● Lignes de données:
* * *
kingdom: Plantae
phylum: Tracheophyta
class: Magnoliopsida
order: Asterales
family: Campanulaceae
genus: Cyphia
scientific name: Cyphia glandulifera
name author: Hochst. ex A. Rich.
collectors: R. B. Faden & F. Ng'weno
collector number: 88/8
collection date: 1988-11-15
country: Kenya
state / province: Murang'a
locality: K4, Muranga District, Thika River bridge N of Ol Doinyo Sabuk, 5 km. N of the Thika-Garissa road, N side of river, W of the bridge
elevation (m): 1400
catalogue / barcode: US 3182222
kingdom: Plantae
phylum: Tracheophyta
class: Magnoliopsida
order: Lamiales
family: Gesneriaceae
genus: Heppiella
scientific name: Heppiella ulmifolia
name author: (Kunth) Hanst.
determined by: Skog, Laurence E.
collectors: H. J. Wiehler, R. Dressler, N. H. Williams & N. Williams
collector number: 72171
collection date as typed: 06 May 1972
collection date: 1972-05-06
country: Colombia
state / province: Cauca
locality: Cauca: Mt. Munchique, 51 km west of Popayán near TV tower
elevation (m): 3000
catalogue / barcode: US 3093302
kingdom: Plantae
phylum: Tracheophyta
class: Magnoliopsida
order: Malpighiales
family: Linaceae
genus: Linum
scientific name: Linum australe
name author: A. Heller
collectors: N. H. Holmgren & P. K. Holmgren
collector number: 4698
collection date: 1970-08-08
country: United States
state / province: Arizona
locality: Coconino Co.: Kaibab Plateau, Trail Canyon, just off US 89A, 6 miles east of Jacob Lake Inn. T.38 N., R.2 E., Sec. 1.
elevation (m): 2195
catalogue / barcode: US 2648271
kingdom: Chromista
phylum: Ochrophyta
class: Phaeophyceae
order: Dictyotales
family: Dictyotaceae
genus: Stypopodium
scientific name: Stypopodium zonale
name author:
* * *
● Exercice:
Recopiez à l'identique l'ensemble des lignes ci-dessus, sans rien y changer.

● Résultat:
kingdom: Plantae
phylum: Tracheophyta
class: Magnoliopsida
order: Asterales
family: Campanulaceae
genus: Cyphia
scientific name: Cyphia glandulifera
name author: Hochst. ex A. Rich.
collectors: R. B. Faden & F. Ng'weno
collector number: 88/8
collection date: 1988-11-15
country: Kenya
state / province: Murang'a
locality: K4, Muranga District, Thika River bridge N of Ol Doinyo Sabuk, 5 km. N of the Thika-Garissa road, N side of river, W of the bridge
elevation (m): 1400
catalogue / barcode: US 3182222
kingdom: Plantae
phylum: Tracheophyta
class: Magnoliopsida
order: Lamiales
family: Gesneriaceae
genus: Heppiella
scientific name: Heppiella ulmifolia
name author: (Kunth) Hanst.
determined by: Skog, Laurence E.
collectors: H. J. Wiehler, R. Dressler, N. H. Williams & N. Williams
collector number: 72171
collection date as typed: 06 May 1972
collection date: 1972-05-06
country: Colombia
state / province: Cauca
locality: Cauca: Mt. Munchique, 51 km west of Popayán near TV tower
elevation (m): 3000
catalogue / barcode: US 3093302
kingdom: Plantae
phylum: Tracheophyta
class: Magnoliopsida
order: Malpighiales
family: Linaceae
genus: Linum
scientific name: Linum australe
name author: A. Heller
collectors: N. H. Holmgren & P. K. Holmgren
collector number: 4698
collection date: 1970-08-08
country: United States
state / province: Arizona
locality: Coconino Co.: Kaibab Plateau, Trail Canyon, just off US 89A, 6 miles east of Jacob Lake Inn. T.38 N., R.2 E., Sec. 1.
elevation (m): 2195
catalogue / barcode: US 2648271
kingdom: Chromista
phylum: Ochrophyta
class: Phaeophyceae
order: Dictyotales
family: Dictyotaceae
genus: Stypopodium
scientific name: Stypopodium zonale
name author:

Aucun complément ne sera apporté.